CS-456: Updating all weights (Lecture 4)

The lecture mentioned some kind of problem when all weights (in a layer?) are updated with the same delta_i. But I don't quite see what the issue is. Why do we all of a sudden need several iterations in order to go in the direction we want to. And why is this solved by having a g( a ) that allows for negative inputs?

Re: Updating all weights (Lecture 4)

by Jørn Bøni Hofstad - Saturday, 29 June 2019, 1:03 PM

Is it because the positive values forces any update to be on the form

dalta w = (+/-) [ a, b]

where a and b both are positive numbers, so that if we want to go in the direction

[1, -1]

we will ( in the best case ) need to do two steps:

+[1,0]

-[0,1]

and in most cases have to do a lot more?

Re: Updating all weights (Lecture 4)

by Alexandru Mocanu - Sunday, 30 June 2019, 7:36 PM

Yes, needing many steps to move in some direction is one of the problems.

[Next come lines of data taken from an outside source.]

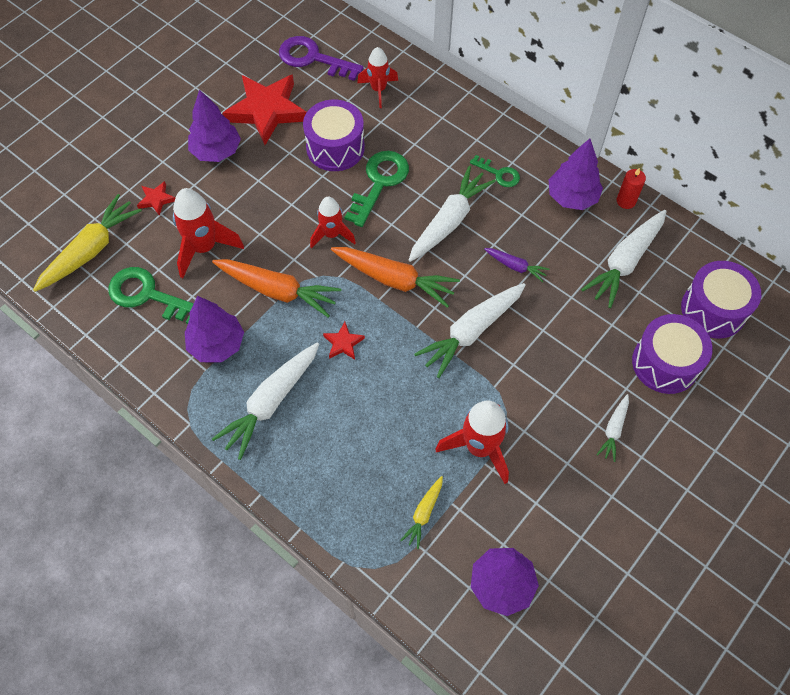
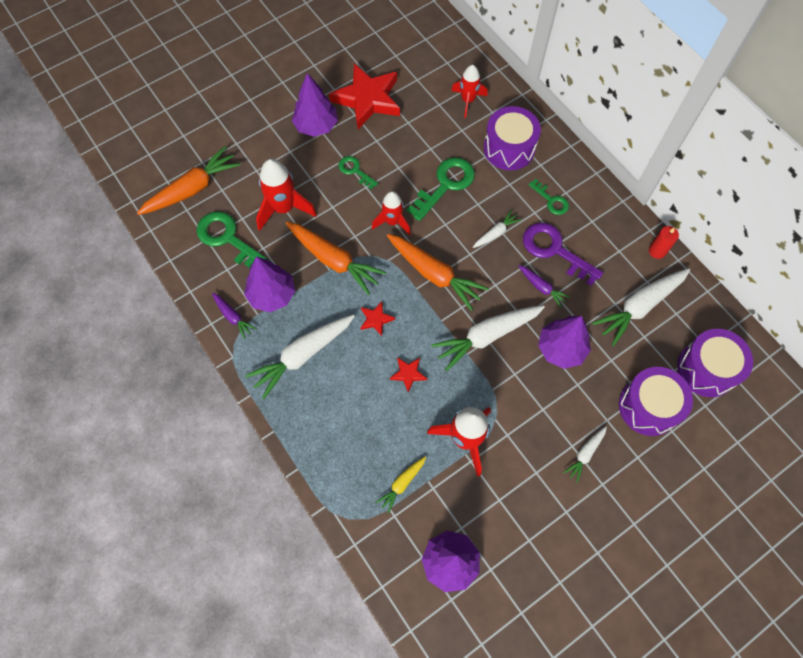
camera: 15 degrees right, 5 degrees up
yellow carrot [33,194,142,292] -> orange carrot [137,146,240,215]
red star [137,181,175,216] -> red star moved to [390,357,427,392]
purple key [279,36,363,81] -> purple key moved to [523,223,603,286]
purple drum [303,100,365,171] -> purple drum moved to [484,106,541,170]
white carrot [409,166,496,262] -> white carrot [473,210,522,248], size x0.51
purple tree [548,138,603,210] -> purple tree moved to [538,316,591,369]
none -> purple carrot [212,293,257,339]
none -> green key [338,156,378,189]

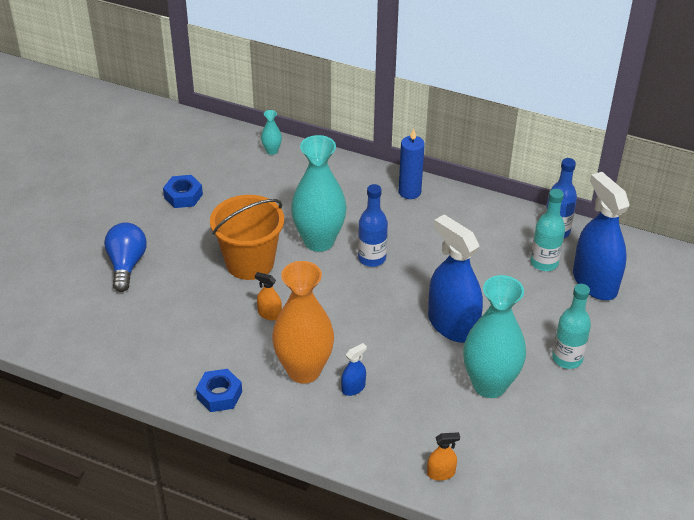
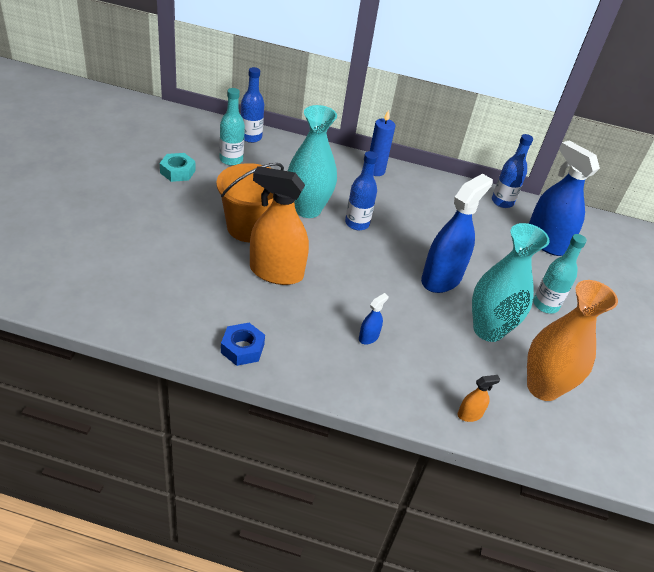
camera: 15 degrees left, 0 degrees up
blue light bulb [104,222,147,292] -> none
blue nut [163,175,203,208] -> turquoise nut [160,153,195,182]
orange spray bottle [255,272,282,321] -> orange spray bottle [250,166,309,285], size x2.36
turquoise vase [261,110,282,155] -> blue bottle [240,67,264,143]
orange vase [272,261,334,383] -> orange vase moved to [527,280,618,401]
blue spray bottle [428,215,483,343] -> blue spray bottle turned 90 degrees clockwise [421,174,493,293]
turquoise bottle [530,189,565,271] -> turquoise bottle moved to [219,88,245,166]

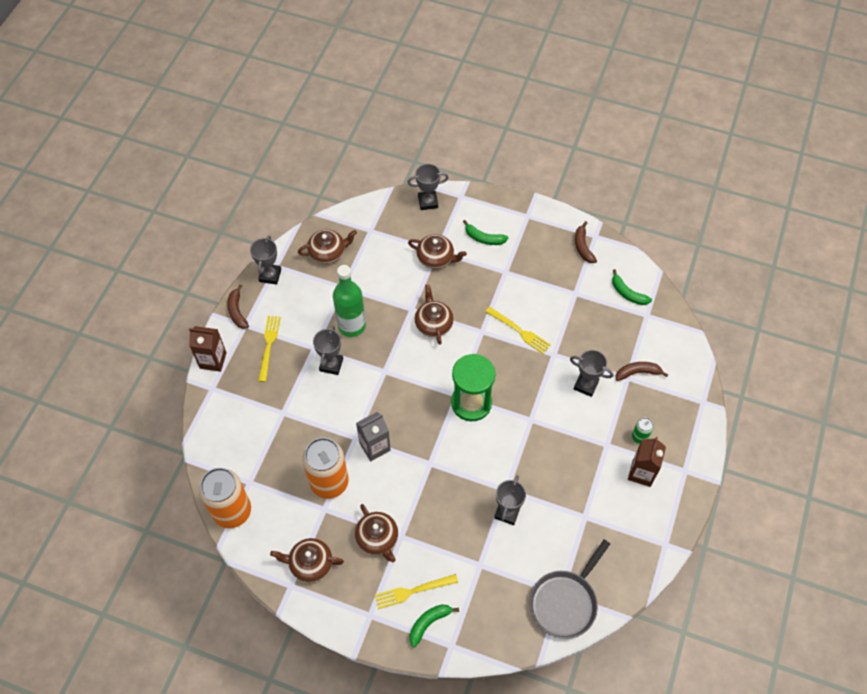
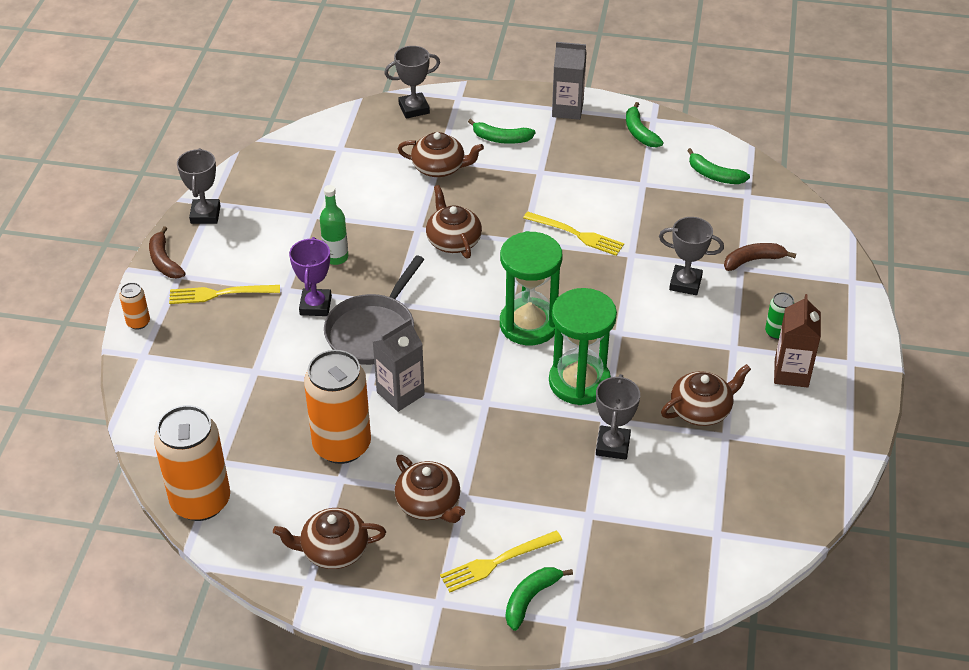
camera: 10 degrees left, 15 degrees down
brown carton [189,326,227,372] -> orange can [119,282,150,330]
yellow fork [258,316,281,382] -> yellow fork turned 90 degrees counterclockwise [169,285,280,304]
brown teapot [298,230,357,264] -> brown teapot moved to [661,364,751,426]
grey trophy [313,326,343,375] -> purple trophy [289,237,332,316]
green bottle [333,265,366,337] -> green bottle [320,185,348,265], size x0.61
grey pan [530,539,610,639] -> grey pan moved to [324,255,425,365]
brown banana [575,221,597,263] -> green banana [626,102,664,148]
none -> green hourglass [549,288,617,405]
none -> grey carton [552,42,586,120]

Another one is the "bias problem". Namely, we want the weights of a neuron to be in some kind of regime (zero-mean for example) for training to go well (no vanishing gradients or staying only in the linear areas of activation functions). However, if all the weights are shifted in the same direction, the mean value of the weights of the neuron will also shift in that direction, thus moving us away from the desired training regime.